Sadly however, while the Universelle put Audemars Piguet on the map, both of the company’s founders passed away within a year of each other, in 1918 and 1919.
The business was passed down to the two men’s respective sons, Paul Louis Audemars and Paul Edward Piguet. They were able to draw on the years of watchmaking heritage inherent in both families and carry on AP’s pioneering work. In 1921 they debuted the first jumping hour wristwatch, following up in 1934 with the first ever skeletonized model and, in 1946, produced the world’s thinnest watch, containing a movement just 1.64mm thick.
The Introduction Of An Icon
In 1972, during the darkest days of the quartz crisis, Audemars Piguet introduced not just a new watch, but an entirely new genre of watches.
As traditional houses with hundreds of years of history were going into receivership all around them, the fight back for AP was something of an all-or-nothing shot in the dark.
The key, the brand had decided, was boldness. Something to drag the public’s attention back from the world of electronics and concentrate it once again on the artistry of the mechanical.
As a result, then-managing director, Georges Golay met with legendary creator, Gerald Genta just one daybefore the opening of the 1971 Baselworld event (then called the Swiss Watch Show).
When Genta was presented with Golay’s plans for the entirely unheard of category of ‘luxury sports watch’, and charged with coming up with designs to present the following morning, his unrivalled genius penned the Royal Oak overnight.
A massive disruption to the status quo, the steel watch with its integrated bracelet and distinctive porthole-style bezel, complete with exposed screws, launched in full the following year. And, while it may not have been an immediate success, the model Genta called the ‘masterpiece of my career’ would go on to become one of the most renowned and well respected watches of all time.
Modern Audemars Piguet
The Royal Oak has since become an emblem of the brand and its flagship collection.
The series was expanded upon in 1992 to mark the 20th anniversary of its debut when designer Emmanuel Gueit gave us the Royal Oak Offshore. A larger version of the original, the 42mm case made it the first oversized luxury watch, creating a trend jumped on by just about every manufacturer for the next two decades.
Elsewhere, Audemars Piguet have continued to innovate and in 2000 created the incredible ref. 25934PT to celebrate 125-years in business.
The limited edition platinum model features a perpetual calendar with equation of time, moon phases and leap year indication.

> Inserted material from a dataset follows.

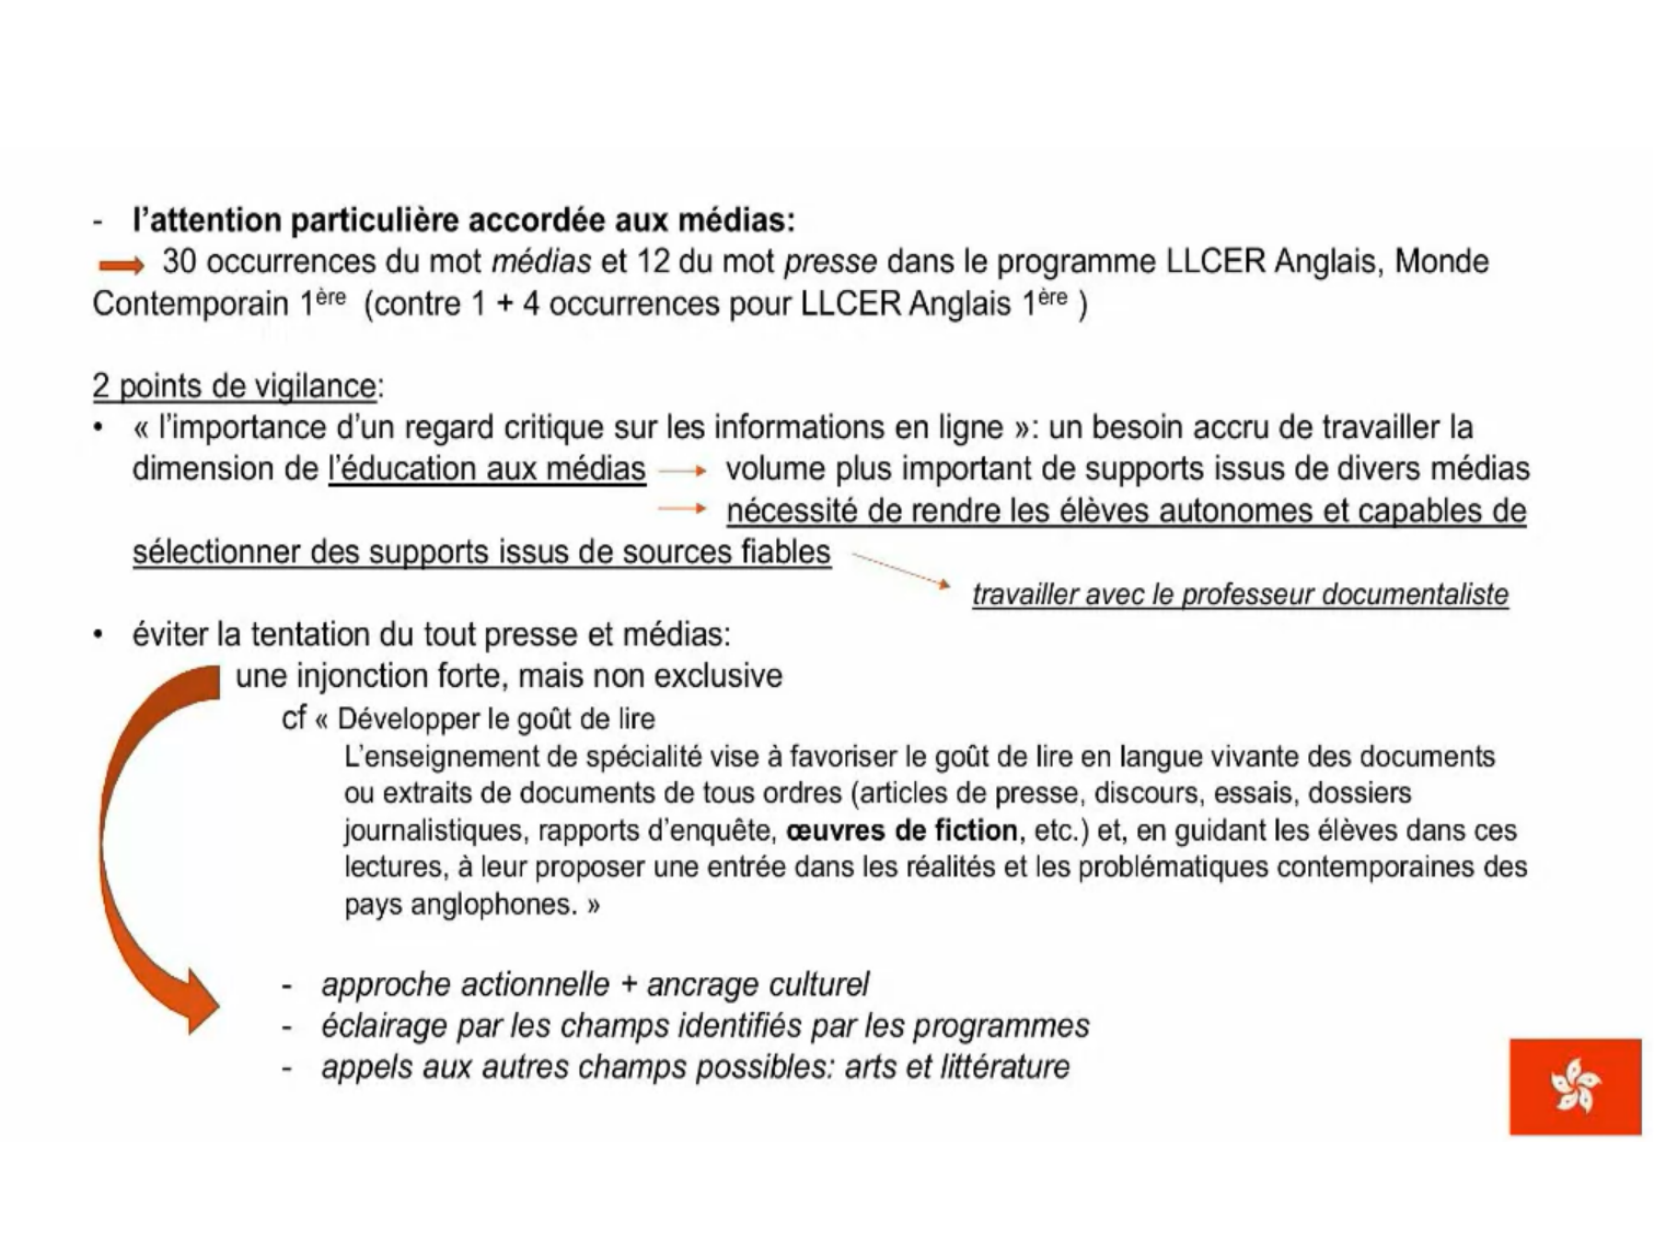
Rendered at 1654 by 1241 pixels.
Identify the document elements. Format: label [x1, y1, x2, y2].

Today, far from being simply all about the Royal Oak and its various offshoots, AP fans flock to the brand for the stunning Jules Audemars collection of dress pieces, the offbeat Millenary range, the classic but unorthodox Code 11.59 series and the vintage-inspired [RE] Master01 chronograph.
In addition, the maison has continued to experiment with state-of-the-art materials and complications. They were the first to issue a fully carbon fiber cased watch in 2007 and have introduced ceramic and frosted gold variants of their Royal Oak Offshore and Concept collections.
Their current portfolio houses something for everyone, whether your tastes run to the subtle or the extreme, and Audemars Piguet remain one of the true giants of the horology industry.